[[ SUPPLIED RECORDS, beginning ]]
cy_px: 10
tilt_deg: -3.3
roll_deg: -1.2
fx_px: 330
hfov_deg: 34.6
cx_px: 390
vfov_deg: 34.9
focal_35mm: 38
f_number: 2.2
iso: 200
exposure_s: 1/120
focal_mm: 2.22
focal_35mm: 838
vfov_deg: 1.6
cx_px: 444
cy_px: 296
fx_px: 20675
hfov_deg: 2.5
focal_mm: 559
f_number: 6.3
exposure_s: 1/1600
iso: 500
[[ SUPPLIED RECORDS, end ]]
## [EXERCISE BRIEF]
All of the records shown above should be reproduced exactly.

## [RESPONSE]
cy_px: 10
tilt_deg: -3.3
roll_deg: -1.2
fx_px: 330
hfov_deg: 34.6
cx_px: 390
vfov_deg: 34.9
focal_35mm: 38
f_number: 2.2
iso: 200
exposure_s: 1/120
focal_mm: 2.22
focal_35mm: 838
vfov_deg: 1.6
cx_px: 444
cy_px: 296
fx_px: 20675
hfov_deg: 2.5
focal_mm: 559
f_number: 6.3
exposure_s: 1/1600
iso: 500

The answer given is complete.